I hear ya. The years seem to be going by much quicker lately...or maybe they always have been, but I just notice it more now that I'm in my 30's and putting pressure on myself to do things, like start a family, as soon as possible. I don't have too many regrets except I do wish I had been aware that I had an anxiety disorder at a younger age so I could have been better at making and maintaining friendships instead of pushing so many people away in my 20's.


----------



## monotonous (Feb 1, 2013)

yeah im not achieving anything or getting anywhere in life yet it continues and there's nothing i can do


----------



## millenniumman75 (Feb 4, 2005)

The way I figure it, I won't be having a midlife crisis, wishing I was younger. I feel younger and still have the ability to accomplish things before having a family, when many gave up their dreams.
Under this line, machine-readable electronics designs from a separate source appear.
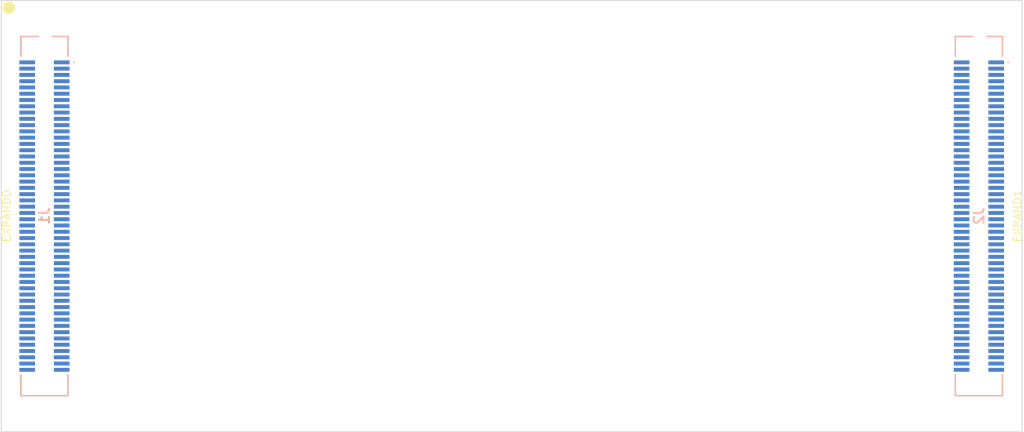
<source format=kicad_pcb>
(kicad_pcb (version 20211014) (generator pcbnew)

  (general
    (thickness 1.6)
  )

  (paper "A4")
  (layers
    (0 "F.Cu" signal)
    (31 "B.Cu" signal)
    (32 "B.Adhes" user "B.Adhesive")
    (33 "F.Adhes" user "F.Adhesive")
    (34 "B.Paste" user)
    (35 "F.Paste" user)
    (36 "B.SilkS" user "B.Silkscreen")
    (37 "F.SilkS" user "F.Silkscreen")
    (38 "B.Mask" user)
    (39 "F.Mask" user)
    (40 "Dwgs.User" user "User.Drawings")
    (41 "Cmts.User" user "User.Comments")
    (42 "Eco1.User" user "User.Eco1")
    (43 "Eco2.User" user "User.Eco2")
    (44 "Edge.Cuts" user)
    (45 "Margin" user)
    (46 "B.CrtYd" user "B.Courtyard")
    (47 "F.CrtYd" user "F.Courtyard")
    (48 "B.Fab" user)
    (49 "F.Fab" user)
    (50 "User.1" user)
    (51 "User.2" user)
    (52 "User.3" user)
    (53 "User.4" user)
    (54 "User.5" user)
    (55 "User.6" user)
    (56 "User.7" user)
    (57 "User.8" user)
    (58 "User.9" user)
  )

  (setup
    (pad_to_mask_clearance 0)
    (pcbplotparams
      (layerselection 0x00010fc_ffffffff)
      (disableapertmacros false)
      (usegerberextensions false)
      (usegerberattributes true)
      (usegerberadvancedattributes true)
      (creategerberjobfile true)
      (svguseinch false)
      (svgprecision 6)
      (excludeedgelayer true)
      (plotframeref false)
      (viasonmask false)
      (mode 1)
      (useauxorigin false)
      (hpglpennumber 1)
      (hpglpenspeed 20)
      (hpglpendiameter 15.000000)
      (dxfpolygonmode true)
      (dxfimperialunits true)
      (dxfusepcbnewfont true)
      (psnegative false)
      (psa4output false)
      (plotreference true)
      (plotvalue true)
      (plotinvisibletext false)
      (sketchpadsonfab false)
      (subtractmaskfromsilk false)
      (outputformat 1)
      (mirror false)
      (drillshape 1)
      (scaleselection 1)
      (outputdirectory "")
    )
  )

  (net 0 "")
  (net 1 "unconnected-(J1-Pad1)")
  (net 2 "unconnected-(J1-Pad2)")
  (net 3 "unconnected-(J1-Pad3)")
  (net 4 "unconnected-(J1-Pad4)")
  (net 5 "unconnected-(J1-Pad5)")
  (net 6 "unconnected-(J1-Pad6)")
  (net 7 "unconnected-(J1-Pad7)")
  (net 8 "unconnected-(J1-Pad8)")
  (net 9 "unconnected-(J1-Pad9)")
  (net 10 "unconnected-(J1-Pad10)")
  (net 11 "unconnected-(J1-Pad11)")
  (net 12 "unconnected-(J1-Pad12)")
  (net 13 "unconnected-(J1-Pad13)")
  (net 14 "unconnected-(J1-Pad14)")
  (net 15 "unconnected-(J1-Pad15)")
  (net 16 "unconnected-(J1-Pad16)")
  (net 17 "unconnected-(J1-Pad17)")
  (net 18 "unconnected-(J1-Pad18)")
  (net 19 "unconnected-(J1-Pad19)")
  (net 20 "unconnected-(J1-Pad20)")
  (net 21 "unconnected-(J1-Pad21)")
  (net 22 "unconnected-(J1-Pad22)")
  (net 23 "unconnected-(J1-Pad23)")
  (net 24 "unconnected-(J1-Pad24)")
  (net 25 "unconnected-(J1-Pad25)")
  (net 26 "unconnected-(J1-Pad26)")
  (net 27 "unconnected-(J1-Pad27)")
  (net 28 "unconnected-(J1-Pad28)")
  (net 29 "unconnected-(J1-Pad29)")
  (net 30 "unconnected-(J1-Pad30)")
  (net 31 "unconnected-(J1-Pad31)")
  (net 32 "unconnected-(J1-Pad32)")
  (net 33 "unconnected-(J1-Pad33)")
  (net 34 "unconnected-(J1-Pad34)")
  (net 35 "unconnected-(J1-Pad35)")
  (net 36 "unconnected-(J1-Pad36)")
  (net 37 "unconnected-(J1-Pad37)")
  (net 38 "unconnected-(J1-Pad38)")
  (net 39 "unconnected-(J1-Pad39)")
  (net 40 "unconnected-(J1-Pad40)")
  (net 41 "unconnected-(J1-Pad41)")
  (net 42 "unconnected-(J1-Pad42)")
  (net 43 "unconnected-(J1-Pad43)")
  (net 44 "unconnected-(J1-Pad44)")
  (net 45 "unconnected-(J1-Pad45)")
  (net 46 "unconnected-(J1-Pad46)")
  (net 47 "unconnected-(J1-Pad47)")
  (net 48 "unconnected-(J1-Pad48)")
  (net 49 "unconnected-(J1-Pad49)")
  (net 50 "unconnected-(J1-Pad50)")
  (net 51 "unconnected-(J1-Pad51)")
  (net 52 "unconnected-(J1-Pad52)")
  (net 53 "unconnected-(J1-Pad53)")
  (net 54 "unconnected-(J1-Pad54)")
  (net 55 "unconnected-(J1-Pad55)")
  (net 56 "unconnected-(J1-Pad56)")
  (net 57 "unconnected-(J1-Pad57)")
  (net 58 "unconnected-(J1-Pad58)")
  (net 59 "unconnected-(J1-Pad59)")
  (net 60 "unconnected-(J1-Pad60)")
  (net 61 "unconnected-(J1-Pad61)")
  (net 62 "unconnected-(J1-Pad62)")
  (net 63 "unconnected-(J1-Pad63)")
  (net 64 "unconnected-(J1-Pad64)")
  (net 65 "unconnected-(J1-Pad65)")
  (net 66 "unconnected-(J1-Pad66)")
  (net 67 "unconnected-(J1-Pad67)")
  (net 68 "unconnected-(J1-Pad68)")
  (net 69 "unconnected-(J1-Pad69)")
  (net 70 "unconnected-(J1-Pad70)")
  (net 71 "unconnected-(J1-Pad71)")
  (net 72 "unconnected-(J1-Pad72)")
  (net 73 "unconnected-(J1-Pad73)")
  (net 74 "unconnected-(J1-Pad74)")
  (net 75 "unconnected-(J1-Pad75)")
  (net 76 "unconnected-(J1-Pad76)")
  (net 77 "unconnected-(J1-Pad77)")
  (net 78 "unconnected-(J1-Pad78)")
  (net 79 "unconnected-(J1-Pad79)")
  (net 80 "unconnected-(J1-Pad80)")
  (net 81 "unconnected-(J1-Pad81)")
  (net 82 "unconnected-(J1-Pad82)")
  (net 83 "unconnected-(J1-Pad83)")
  (net 84 "unconnected-(J1-Pad84)")
  (net 85 "unconnected-(J1-Pad85)")
  (net 86 "unconnected-(J1-Pad86)")
  (net 87 "unconnected-(J1-Pad87)")
  (net 88 "unconnected-(J1-Pad88)")
  (net 89 "unconnected-(J1-Pad89)")
  (net 90 "unconnected-(J1-Pad90)")
  (net 91 "unconnected-(J1-Pad91)")
  (net 92 "unconnected-(J1-Pad92)")
  (net 93 "unconnected-(J1-Pad93)")
  (net 94 "unconnected-(J1-Pad94)")
  (net 95 "unconnected-(J1-Pad95)")
  (net 96 "unconnected-(J1-Pad96)")
  (net 97 "unconnected-(J1-Pad97)")
  (net 98 "unconnected-(J1-Pad98)")
  (net 99 "unconnected-(J1-Pad99)")
  (net 100 "unconnected-(J1-Pad100)")
  (net 101 "unconnected-(J2-Pad1)")
  (net 102 "unconnected-(J2-Pad2)")
  (net 103 "unconnected-(J2-Pad3)")
  (net 104 "unconnected-(J2-Pad4)")
  (net 105 "unconnected-(J2-Pad5)")
  (net 106 "unconnected-(J2-Pad6)")
  (net 107 "unconnected-(J2-Pad7)")
  (net 108 "unconnected-(J2-Pad8)")
  (net 109 "unconnected-(J2-Pad9)")
  (net 110 "unconnected-(J2-Pad10)")
  (net 111 "unconnected-(J2-Pad11)")
  (net 112 "unconnected-(J2-Pad12)")
  (net 113 "unconnected-(J2-Pad13)")
  (net 114 "unconnected-(J2-Pad14)")
  (net 115 "unconnected-(J2-Pad15)")
  (net 116 "unconnected-(J2-Pad16)")
  (net 117 "unconnected-(J2-Pad17)")
  (net 118 "unconnected-(J2-Pad18)")
  (net 119 "unconnected-(J2-Pad19)")
  (net 120 "unconnected-(J2-Pad20)")
  (net 121 "unconnected-(J2-Pad21)")
  (net 122 "unconnected-(J2-Pad22)")
  (net 123 "unconnected-(J2-Pad23)")
  (net 124 "unconnected-(J2-Pad24)")
  (net 125 "unconnected-(J2-Pad25)")
  (net 126 "unconnected-(J2-Pad26)")
  (net 127 "unconnected-(J2-Pad27)")
  (net 128 "unconnected-(J2-Pad28)")
  (net 129 "unconnected-(J2-Pad29)")
  (net 130 "unconnected-(J2-Pad30)")
  (net 131 "unconnected-(J2-Pad31)")
  (net 132 "unconnected-(J2-Pad32)")
  (net 133 "unconnected-(J2-Pad33)")
  (net 134 "unconnected-(J2-Pad34)")
  (net 135 "unconnected-(J2-Pad35)")
  (net 136 "unconnected-(J2-Pad36)")
  (net 137 "unconnected-(J2-Pad37)")
  (net 138 "unconnected-(J2-Pad38)")
  (net 139 "unconnected-(J2-Pad39)")
  (net 140 "unconnected-(J2-Pad40)")
  (net 141 "unconnected-(J2-Pad41)")
  (net 142 "unconnected-(J2-Pad42)")
  (net 143 "unconnected-(J2-Pad43)")
  (net 144 "unconnected-(J2-Pad44)")
  (net 145 "unconnected-(J2-Pad45)")
  (net 146 "unconnected-(J2-Pad46)")
  (net 147 "unconnected-(J2-Pad47)")
  (net 148 "unconnected-(J2-Pad48)")
  (net 149 "unconnected-(J2-Pad49)")
  (net 150 "unconnected-(J2-Pad50)")
  (net 151 "unconnected-(J2-Pad51)")
  (net 152 "unconnected-(J2-Pad52)")
  (net 153 "unconnected-(J2-Pad53)")
  (net 154 "unconnected-(J2-Pad54)")
  (net 155 "unconnected-(J2-Pad55)")
  (net 156 "unconnected-(J2-Pad56)")
  (net 157 "unconnected-(J2-Pad57)")
  (net 158 "unconnected-(J2-Pad58)")
  (net 159 "unconnected-(J2-Pad59)")
  (net 160 "unconnected-(J2-Pad60)")
  (net 161 "unconnected-(J2-Pad61)")
  (net 162 "unconnected-(J2-Pad62)")
  (net 163 "unconnected-(J2-Pad63)")
  (net 164 "unconnected-(J2-Pad64)")
  (net 165 "unconnected-(J2-Pad65)")
  (net 166 "unconnected-(J2-Pad66)")
  (net 167 "unconnected-(J2-Pad67)")
  (net 168 "unconnected-(J2-Pad68)")
  (net 169 "unconnected-(J2-Pad69)")
  (net 170 "unconnected-(J2-Pad70)")
  (net 171 "unconnected-(J2-Pad71)")
  (net 172 "unconnected-(J2-Pad72)")
  (net 173 "unconnected-(J2-Pad73)")
  (net 174 "unconnected-(J2-Pad74)")
  (net 175 "unconnected-(J2-Pad75)")
  (net 176 "unconnected-(J2-Pad76)")
  (net 177 "unconnected-(J2-Pad77)")
  (net 178 "unconnected-(J2-Pad78)")
  (net 179 "unconnected-(J2-Pad79)")
  (net 180 "unconnected-(J2-Pad80)")
  (net 181 "unconnected-(J2-Pad81)")
  (net 182 "unconnected-(J2-Pad82)")
  (net 183 "unconnected-(J2-Pad83)")
  (net 184 "unconnected-(J2-Pad84)")
  (net 185 "unconnected-(J2-Pad85)")
  (net 186 "unconnected-(J2-Pad86)")
  (net 187 "unconnected-(J2-Pad87)")
  (net 188 "unconnected-(J2-Pad88)")
  (net 189 "unconnected-(J2-Pad89)")
  (net 190 "unconnected-(J2-Pad90)")
  (net 191 "unconnected-(J2-Pad91)")
  (net 192 "unconnected-(J2-Pad92)")
  (net 193 "unconnected-(J2-Pad93)")
  (net 194 "unconnected-(J2-Pad94)")
  (net 195 "unconnected-(J2-Pad95)")
  (net 196 "unconnected-(J2-Pad96)")
  (net 197 "unconnected-(J2-Pad97)")
  (net 198 "unconnected-(J2-Pad98)")
  (net 199 "unconnected-(J2-Pad99)")
  (net 200 "unconnected-(J2-Pad100)")

  (footprint "FCI-61082-101402LF:61082101402LF" (layer "F.Cu") (at 88.7344 98.0104))

  (footprint "FCI-61082-101402LF:61082101402LF" (layer "F.Cu") (at 207.7344 98.0104))

  (gr_circle (center 84.1756 71.4248) (end 84.925653 71.4248) (layer "F.SilkS") (width 0.15) (fill solid) (tstamp 3c2b512e-383b-4a05-8672-6d030ec5b8bc))
  (gr_line locked (start 83.2344 70.5104) (end 213.2344 70.5104) (layer "Edge.Cuts") (width 0.1) (tstamp 1d5a5726-2e98-4f05-9801-fad478f8dc01))
  (gr_line locked (start 213.2344 70.5104) (end 213.2344 125.5104) (layer "Edge.Cuts") (width 0.1) (tstamp 3f08c1eb-fee7-47d6-873c-ec1a02e45ba6))
  (gr_line locked (start 213.2344 125.5104) (end 83.2344 125.5104) (layer "Edge.Cuts") (width 0.1) (tstamp 688342de-0370-4b46-802d-820231c1fba4))
  (gr_line locked (start 83.2344 125.5104) (end 83.2344 70.5104) (layer "Edge.Cuts") (width 0.1) (tstamp e65e0234-2bc9-4d1f-82c3-6827e8ebd3f5))
  (gr_text "EXPAND1" (at 212.6488 98.0104 90) (layer "F.SilkS") (tstamp c8ca725d-319e-4c03-912f-6aab4d804e91)
    (effects (font (size 1 1) (thickness 0.15)))
  )
  (gr_text "EXPAND0" (at 83.9216 98.0104 90) (layer "F.SilkS") (tstamp e47c6bbd-f4c3-40d2-af50-315007b201f1)
    (effects (font (size 1 1) (thickness 0.15)))
  )

)

</source>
I am just now going after mine.

PLUS - given what I have been through since my father's death (miss him!), I have been through a lot of things that people twice my age haven't faced. I know about mortgages of all types, wills, marriages, divorces, guardianships, prenuptial agreements, estates, executorships, titles, car purchases, and even household stuff - about to replace a DSL line by myself! A lot of guys my age can't say they have seen what I have!


----------



## AngelClare (Jul 10, 2012)

Every day you hear news of people in their 40's or 50's dying of heart attacks. James Gandolfini (Tony in the Sopranos) died at 51 yesterday. The conservative commentator Adrew Breitbart died at 40. Life is so short!

OP, you forgot to button your shirt


----------



## Jon N (May 15, 2013)

I understand the thought of not existing any more can be terrible. I am turning 37 soon and my memories of my twenties are all mashed together. Knowing every person must die sounds reassuring but it never works to calm me down. I do not know the names or anything about my great- grandparents, so this means even my descendants will know nothing of me. However were it not for me they would not be. We are not close to death, we are closer to middle age. The hazy memories of infancy and youth don't really qualify as life except to our parents who observed us.


----------



## ItsEasierToRun (Feb 2, 2013)

I'm only 19 but I'll soon be 30 too.. :|


----------



## alenclaud (Mar 31, 2013)

I've heard older people are happier.


----------